La decisión introduce, además, un componente de incertidumbre estratégica. La administración Trump suele preservar deliberadamente la ambigüedad sobre sus próximos pasos, y la dictadura no podrá saber con certeza si la nueva embajadora llega para presentar condiciones, coordinar sanciones, fortalecer una coalición diplomática, ampliar contactos con distintos sectores del país o preparar respuestas ante eventuales escenarios de sucesión y crisis interna.
Esa incertidumbre obliga a la dictadura a calcular con más cuidado cada movimiento.

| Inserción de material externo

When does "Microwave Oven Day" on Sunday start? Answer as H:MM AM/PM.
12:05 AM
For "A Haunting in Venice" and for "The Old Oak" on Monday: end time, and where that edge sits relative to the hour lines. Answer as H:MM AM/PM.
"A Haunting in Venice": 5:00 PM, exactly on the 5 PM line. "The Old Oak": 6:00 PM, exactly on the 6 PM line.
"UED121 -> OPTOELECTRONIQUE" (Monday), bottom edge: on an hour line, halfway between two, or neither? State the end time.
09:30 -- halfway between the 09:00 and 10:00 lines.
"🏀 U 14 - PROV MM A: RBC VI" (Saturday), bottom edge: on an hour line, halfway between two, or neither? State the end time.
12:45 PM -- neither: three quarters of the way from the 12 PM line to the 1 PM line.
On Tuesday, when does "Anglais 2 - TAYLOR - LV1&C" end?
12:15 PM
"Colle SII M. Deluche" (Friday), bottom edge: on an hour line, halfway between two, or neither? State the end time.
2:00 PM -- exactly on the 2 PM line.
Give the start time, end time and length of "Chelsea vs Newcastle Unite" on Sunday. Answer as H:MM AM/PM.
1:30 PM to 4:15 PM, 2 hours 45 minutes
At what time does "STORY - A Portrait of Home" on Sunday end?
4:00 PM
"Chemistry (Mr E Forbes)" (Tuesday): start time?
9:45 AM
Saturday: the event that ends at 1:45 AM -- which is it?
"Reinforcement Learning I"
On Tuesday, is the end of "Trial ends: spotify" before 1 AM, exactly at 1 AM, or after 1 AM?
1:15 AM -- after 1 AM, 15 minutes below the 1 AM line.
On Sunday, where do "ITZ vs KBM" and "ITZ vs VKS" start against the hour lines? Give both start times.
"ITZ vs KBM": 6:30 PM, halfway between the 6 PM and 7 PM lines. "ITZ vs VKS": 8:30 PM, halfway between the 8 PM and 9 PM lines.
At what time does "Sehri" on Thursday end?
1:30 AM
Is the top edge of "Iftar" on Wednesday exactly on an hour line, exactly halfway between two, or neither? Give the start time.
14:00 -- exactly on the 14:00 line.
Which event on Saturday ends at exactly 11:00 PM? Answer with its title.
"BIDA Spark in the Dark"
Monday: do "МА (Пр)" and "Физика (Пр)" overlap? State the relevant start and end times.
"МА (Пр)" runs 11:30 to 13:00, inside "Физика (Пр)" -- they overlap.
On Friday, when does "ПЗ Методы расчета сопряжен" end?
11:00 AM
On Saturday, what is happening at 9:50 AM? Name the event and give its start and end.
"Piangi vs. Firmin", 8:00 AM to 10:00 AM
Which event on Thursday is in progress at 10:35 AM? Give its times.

Tampoco descartaría que Washington aliente a otros países democráticos que hoy carecen de embajadores residentes a elevar, ellos también, su representación en Nicaragua. Una presencia diplomática coordinada, activa y visible podría ampliar la observación internacional, acompañar a los sectores democráticos y encarecer el costo de cualquier nueva arbitrariedad de la dictadura.
Es una decisión inusual, poco convencional, y por eso mismo debe leerse dentro del estilo y la estrategia propios de esta administración. No parece un gesto de confianza hacia Ortega y Murillo, sino una forma creativa de fortalecer la capacidad de acción de Estados Unidos dentro de Nicaragua.
Más presencia diplomática no significa mayor cercanía con la dictadura. En este caso, parece significar exactamente lo contrario: más vigilancia, mayor visibilidad, más capacidad de presión y un costo político mucho más alto para quien pretenda limitar o desafiar a la representante del Gobierno estadounidense.
El autor es exiliado nicaragüense, profesor de Ciencias Políticas en la Universidad de Virginia.